We communicate in every interaction we have. Communication occurs when we speak or listen (or text!), and in our body language, eye contact, and hand gestures. Here are a few statistics that will help you better understand how we communicate:
1. As much as 93% of communication is non-verbal.
In 1972, Albert Mehrabian published a communication “formula” attributing 55% of communication to body language, 38% to tone of voice, and only 7% to the content of the words. Many reviews have been published since, criticizing the use of this “formula”, which is largely due to misuse. In Mehrabian’s studies, he used situations where non-verbal and verbal messages were different, i.e. when you say “yes, this tastes good” while grimacing (1).
Using this research to say that content only accounts for 7% of communication regardless of context is misleading. However, without using these statistic as a hard rule, it gives us a picture of just how vital non-verbal communication is.
2. We can listen up to 3.6x faster than most people speak
On average people talk at a rate of 125-175 words per minute, but we listen at a rate of around 450 words per minute. This difference in speaking to listening rate creates time for our minds to wander (2).
3. We remember less than 20% of what we hear
In one study, participants watched the news and were asked to recall the news stories from the program. On average, they remembered 2.3 out of 13.3 items of news - that’s only 17%. This might be because short-term memory only allows us to recall a few items of information at a time (3).
This limited memory can also be aided by cues: such as, we may only remember 2 items from the news, but if we are given a list of common news topics, we can correctly select which topics were discussed and which were not (3).
4. Successful organizations are 2x as likely to keep communication simple
Every field of work and industry comes with its own complex “jargon”, or special terms that are hard for outsiders to understand 3.
In the context of business, only 21% of “average” companies report keeping their language simple and jargon-free. This is in stark contrast to high performing companies, who are twice as likely to use simple communication and limit jargon 3.
5. 32% of emails go unread, and 73% are not acted upon
Think email is a quick and effective form of communication?
While sending an email is easy, it’s highly ineffective. More than 30% of emails are not read, and more than 70% are not acted upon! (4)
6. Phone calls make up only 16% of our mobile communication
A phone is no longer a phone. Only 16% of mobile phone use is actually spent on voice calls. So what makes up the other 84%? Activities like browsing the web, texting, and emailing! (5)
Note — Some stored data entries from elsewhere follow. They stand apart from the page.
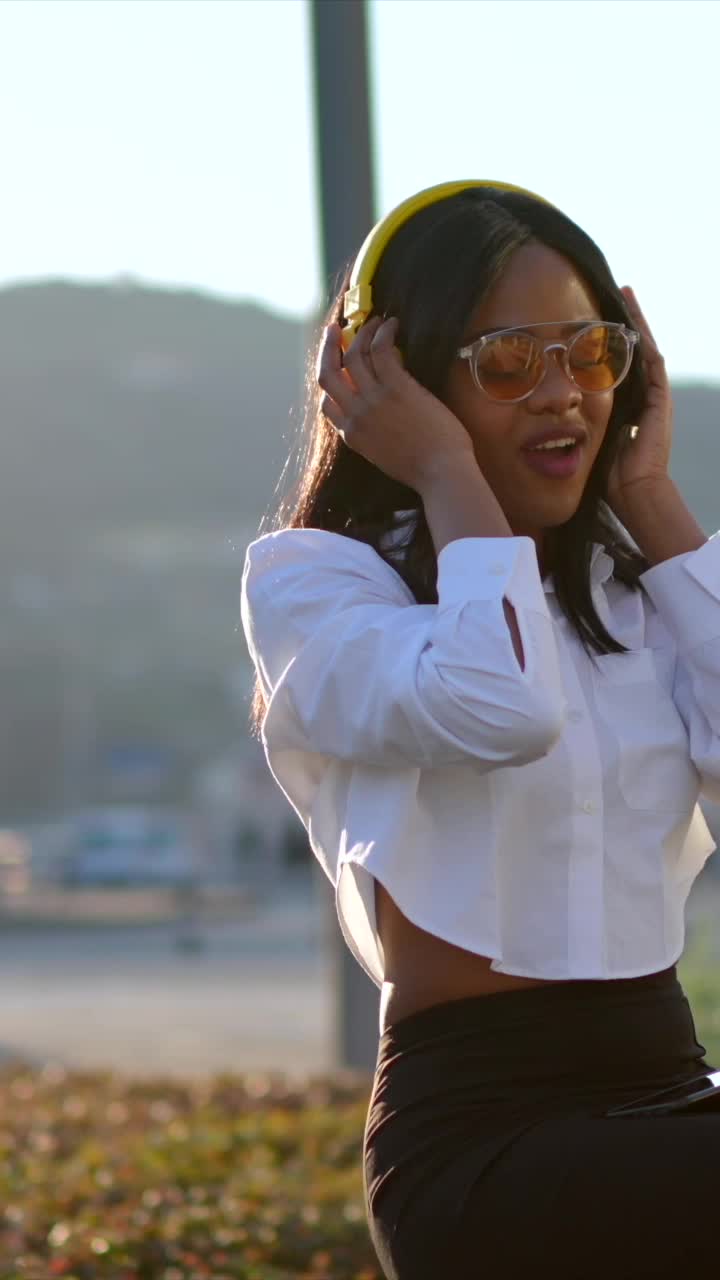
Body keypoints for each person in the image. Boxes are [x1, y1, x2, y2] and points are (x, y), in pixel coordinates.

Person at [240, 180, 720, 1279]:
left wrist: (648, 495)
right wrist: (451, 474)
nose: (562, 397)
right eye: (509, 362)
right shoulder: (321, 589)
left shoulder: (629, 586)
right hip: (488, 1144)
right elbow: (496, 702)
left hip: (671, 1093)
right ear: (401, 384)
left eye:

7. 79% of people use their phones within the first 15 minutes of the day
Many people use their cell phones as alarms, but this only accounts for 44% out of the 79% of people who report using their phone first thing in the morning. Most people don’t make it half an hour without checking their messages, Facebook, or email! (5)
There are thousands of ways that we communicate, but looking at research and statistics helps us understand which methods are more or less effective under different circumstances.